Irgendwann zwischen 1176 und 1206 ließ Peter, Kaplan der St. Mary Cole Kirche, die bis 1739 einzige Brücke Londons über die Themse bauen, die Old London Bridge. Bis 1758 war die Brücke vollgebaut mit Geschäften und Wohnhäusern, und mitten auf der Brücke stand die Kapelle des Hl. Thomas von Canterbury. [faculty.oxy.edu] [NDT] Sie und die Themse sind Gegenstand einer kleinen Geschichte, die mit einem Zitat aus der „Göttlichen Komödie“ von Dante Alighieri ihren Anfang nimmt.

Mostrocci un'ombra da l'un canto sola,
dicendo: “Colui fesse in grembo a Dio
lo cor che 'n su Tamisi ancor si cola.“

Sprecher der wörtlichen Rede ist ein Kentaur. Bei der Übersetzung dieser Verse (Die Hölle, 12. Gesang, Verse 118 – 120) bestehen zwischen deutschen und englischen Versionen gravierende Unterschiede.

Er zeigte uns, allein auf einer Seite, eine Seele und sprach:
„Dieser spaltete im Schoß Gottes das Herz,
das man noch an der Themse verehrt.“ [Walter Naumann; WBG 2003]

In einer Eck allein zeigt' einen Schatten
Er, sprechend: “Der durchbohrt' im Schoße Gottes
Das Herz, das an der Themse noch geehrt wird.“ [Philalethes; Knauer 1952]

Und wies mir einen, abseits der Gesellen:
„Der dort durchstach ein Herz in Gottes Schoß;
Noch heut verehrt man's an der Themse Wellen.“ [divina-commedia]


He pointed out a shade off to one side, alone, and said:
„There stands the one who, in God's keep, murdered
the heart still dripping blood above the Thames.“ [Mark Musa]

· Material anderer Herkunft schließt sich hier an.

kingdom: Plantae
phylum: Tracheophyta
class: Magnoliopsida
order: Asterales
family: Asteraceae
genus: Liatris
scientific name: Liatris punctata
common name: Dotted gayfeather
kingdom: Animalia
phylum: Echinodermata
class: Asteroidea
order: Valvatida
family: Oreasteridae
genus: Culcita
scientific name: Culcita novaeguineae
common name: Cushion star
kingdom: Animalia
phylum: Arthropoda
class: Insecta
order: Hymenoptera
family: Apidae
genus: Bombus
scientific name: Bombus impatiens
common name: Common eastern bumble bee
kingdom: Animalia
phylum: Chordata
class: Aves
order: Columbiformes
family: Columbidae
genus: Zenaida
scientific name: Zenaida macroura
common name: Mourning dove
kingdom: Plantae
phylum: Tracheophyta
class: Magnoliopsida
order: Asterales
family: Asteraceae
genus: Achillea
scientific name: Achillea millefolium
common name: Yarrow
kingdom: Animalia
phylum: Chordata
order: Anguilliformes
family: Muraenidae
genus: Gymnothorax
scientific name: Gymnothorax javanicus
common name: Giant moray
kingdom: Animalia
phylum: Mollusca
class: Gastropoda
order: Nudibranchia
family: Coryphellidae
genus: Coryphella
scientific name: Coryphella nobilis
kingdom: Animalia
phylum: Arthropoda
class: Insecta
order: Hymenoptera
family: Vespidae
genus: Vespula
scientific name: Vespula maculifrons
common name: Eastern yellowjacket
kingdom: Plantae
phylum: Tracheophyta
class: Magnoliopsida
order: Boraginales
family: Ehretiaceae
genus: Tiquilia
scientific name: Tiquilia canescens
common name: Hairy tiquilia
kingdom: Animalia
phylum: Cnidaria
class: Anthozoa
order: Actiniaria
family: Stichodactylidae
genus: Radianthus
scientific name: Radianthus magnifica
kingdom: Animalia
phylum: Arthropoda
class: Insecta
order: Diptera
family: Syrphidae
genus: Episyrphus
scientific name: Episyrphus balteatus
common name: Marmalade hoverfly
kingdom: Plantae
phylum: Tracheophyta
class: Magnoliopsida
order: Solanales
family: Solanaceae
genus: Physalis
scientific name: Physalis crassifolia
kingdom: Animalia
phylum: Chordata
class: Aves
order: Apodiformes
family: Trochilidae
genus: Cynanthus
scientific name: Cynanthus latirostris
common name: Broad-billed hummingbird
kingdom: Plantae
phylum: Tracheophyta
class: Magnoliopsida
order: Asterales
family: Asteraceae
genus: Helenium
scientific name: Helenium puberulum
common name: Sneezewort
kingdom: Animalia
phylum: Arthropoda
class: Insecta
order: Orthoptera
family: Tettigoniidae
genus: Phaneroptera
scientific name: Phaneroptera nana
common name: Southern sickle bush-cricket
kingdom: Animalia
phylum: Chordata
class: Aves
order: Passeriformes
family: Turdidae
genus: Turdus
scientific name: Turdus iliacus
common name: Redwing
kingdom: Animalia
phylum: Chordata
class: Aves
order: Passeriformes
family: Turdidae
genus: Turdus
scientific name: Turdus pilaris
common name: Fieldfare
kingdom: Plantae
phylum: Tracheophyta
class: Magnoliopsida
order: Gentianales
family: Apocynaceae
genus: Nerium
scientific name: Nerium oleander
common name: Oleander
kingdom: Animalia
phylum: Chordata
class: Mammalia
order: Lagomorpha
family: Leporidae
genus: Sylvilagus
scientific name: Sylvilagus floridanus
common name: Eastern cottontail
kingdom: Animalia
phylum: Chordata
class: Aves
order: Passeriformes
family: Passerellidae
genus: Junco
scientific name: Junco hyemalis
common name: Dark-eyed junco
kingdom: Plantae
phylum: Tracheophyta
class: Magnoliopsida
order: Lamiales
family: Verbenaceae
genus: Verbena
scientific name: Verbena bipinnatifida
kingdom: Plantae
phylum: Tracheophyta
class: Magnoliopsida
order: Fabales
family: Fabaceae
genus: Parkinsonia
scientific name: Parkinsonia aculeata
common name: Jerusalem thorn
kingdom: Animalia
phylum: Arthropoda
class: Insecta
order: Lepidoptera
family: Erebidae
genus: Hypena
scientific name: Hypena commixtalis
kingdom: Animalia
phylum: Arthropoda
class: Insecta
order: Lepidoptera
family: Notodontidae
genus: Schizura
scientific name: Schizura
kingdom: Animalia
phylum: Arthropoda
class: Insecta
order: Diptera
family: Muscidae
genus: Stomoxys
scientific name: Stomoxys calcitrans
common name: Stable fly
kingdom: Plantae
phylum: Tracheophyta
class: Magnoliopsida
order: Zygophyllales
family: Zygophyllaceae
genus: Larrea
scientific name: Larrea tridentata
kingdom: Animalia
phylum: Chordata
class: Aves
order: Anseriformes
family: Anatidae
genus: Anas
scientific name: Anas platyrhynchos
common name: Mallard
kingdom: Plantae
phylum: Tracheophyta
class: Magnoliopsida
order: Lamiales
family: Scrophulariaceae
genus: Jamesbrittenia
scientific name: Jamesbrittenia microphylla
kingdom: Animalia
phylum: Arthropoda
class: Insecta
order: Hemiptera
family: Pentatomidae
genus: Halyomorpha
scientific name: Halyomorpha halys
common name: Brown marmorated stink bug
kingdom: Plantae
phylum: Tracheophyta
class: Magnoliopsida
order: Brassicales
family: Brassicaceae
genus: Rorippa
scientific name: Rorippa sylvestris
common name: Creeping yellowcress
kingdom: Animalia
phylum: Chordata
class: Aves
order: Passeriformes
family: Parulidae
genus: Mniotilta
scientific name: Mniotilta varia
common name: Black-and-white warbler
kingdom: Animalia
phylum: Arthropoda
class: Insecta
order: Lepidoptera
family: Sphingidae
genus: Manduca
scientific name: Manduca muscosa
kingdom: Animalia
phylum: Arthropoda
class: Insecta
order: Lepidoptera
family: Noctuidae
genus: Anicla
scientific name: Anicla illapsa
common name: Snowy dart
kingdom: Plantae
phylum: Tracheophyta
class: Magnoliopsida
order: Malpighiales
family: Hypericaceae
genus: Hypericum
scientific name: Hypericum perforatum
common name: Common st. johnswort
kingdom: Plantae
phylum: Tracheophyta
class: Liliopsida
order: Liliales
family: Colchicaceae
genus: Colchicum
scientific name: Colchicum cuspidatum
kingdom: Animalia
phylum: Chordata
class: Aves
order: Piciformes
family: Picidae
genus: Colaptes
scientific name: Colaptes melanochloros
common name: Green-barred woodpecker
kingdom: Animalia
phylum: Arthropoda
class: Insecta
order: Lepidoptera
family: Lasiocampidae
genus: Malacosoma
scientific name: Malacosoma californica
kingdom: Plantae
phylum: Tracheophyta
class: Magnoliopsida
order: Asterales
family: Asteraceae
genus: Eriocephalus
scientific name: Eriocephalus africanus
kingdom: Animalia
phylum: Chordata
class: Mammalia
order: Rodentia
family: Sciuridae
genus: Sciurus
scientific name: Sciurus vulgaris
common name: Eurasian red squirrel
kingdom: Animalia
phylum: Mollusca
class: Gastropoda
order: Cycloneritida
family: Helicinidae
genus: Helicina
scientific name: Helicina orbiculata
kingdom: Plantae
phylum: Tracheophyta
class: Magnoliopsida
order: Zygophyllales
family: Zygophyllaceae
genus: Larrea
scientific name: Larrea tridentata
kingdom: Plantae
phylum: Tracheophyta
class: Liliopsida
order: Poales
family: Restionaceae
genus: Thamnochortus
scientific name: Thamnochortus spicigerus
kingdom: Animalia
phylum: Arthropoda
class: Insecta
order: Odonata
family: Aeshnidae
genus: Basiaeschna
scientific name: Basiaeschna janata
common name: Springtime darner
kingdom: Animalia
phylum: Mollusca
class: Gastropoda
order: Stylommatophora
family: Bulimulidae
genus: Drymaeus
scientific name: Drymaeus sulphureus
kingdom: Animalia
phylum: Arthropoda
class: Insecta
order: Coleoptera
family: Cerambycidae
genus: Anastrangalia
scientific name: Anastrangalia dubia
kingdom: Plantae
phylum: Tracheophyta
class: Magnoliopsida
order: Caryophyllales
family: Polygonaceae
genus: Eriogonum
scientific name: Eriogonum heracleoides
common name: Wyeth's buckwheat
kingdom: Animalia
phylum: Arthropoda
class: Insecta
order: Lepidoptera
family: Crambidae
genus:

He pointed to one shade off by himself
And said, „In God's own bosom, this one stabbed
The Heart that still drips blood upon the Thames.“ [Phlegethon]

Die englischen Nachdichtungen fallen deutlich blutiger aus als die deutschen. Was war geschehen?

Am 13. März 1271 wurde während der Messe in der Episkopalkirche von Viterbo Henry of Almain, Sohn des Heinrich von Cornwallis, Vetter des englischen Königs Eduard I. und Statthalter Karls von Anjou in der Toskana, von Guy von Montfort unter Beihilfe seines Bruders Simon und seines Schwiegervaters aus Rache für den Tod seines Vaters und älteren Bruders in der Schlacht von Evesham 1265 ermordet. Villani berichtet, dass dessen Herz in einer Säule einer Themsebrücke in London aufbewahrt und verehrt werde (oder in einem goldenen Pokal).[Villani, Cronica 8,39, S. 389]

2. Rechtsgrundlage „Blut“

a) Kirchenrecht

Die römisch-katholische Kirche leitet ihre Existenz aus dem Blut ab, das aus dem von der Lanze eines römischen Soldaten verletzten Herzen des gekreuzigten Jesus geflossen ist. [Wikipedia]
Aus diesem biblischen Ereignis hat sich im Bereich des Franziskanerordens die Herz-Jesu-Verehrung entwickelt unter dem Motto: „Wir sollen die göttliche Liebe durch unsere Liebe vergelten.“ Die Ehrwürdigen Ordensbrüder werden in der Enzyklika des Papstes über die Verehrung des Heiligsten Herzens Jesu dazu angehalten, „jene aus der Bibel, der Lehre der heiligen Väter und der Gottesgelehrten stammenden Grundsätze, auf die sich, wie auf feste Fundamente, die Verehrung des heiligsten Herzens Jesu stützt, achtsamer zu erwägen.“ Für die Anbetung gibt es zwei Gründe:

Der eine Grundsatz ist, dass sein Herz, als ein vornehmster Teil seiner menschlichen Natur, hypostatisch mit der Person des göttlichen Wortes verbunden ist, und dass ihm deshalb der gleiche Kult der Anbetung zu erweisen ist, womit die Kirche die Person des menschgewordenen Sohnes Gottes ehrt, feierlich festgelegt auf den Allgemeinen Kirchenversammlungen von Ephesus und Konstantinopel.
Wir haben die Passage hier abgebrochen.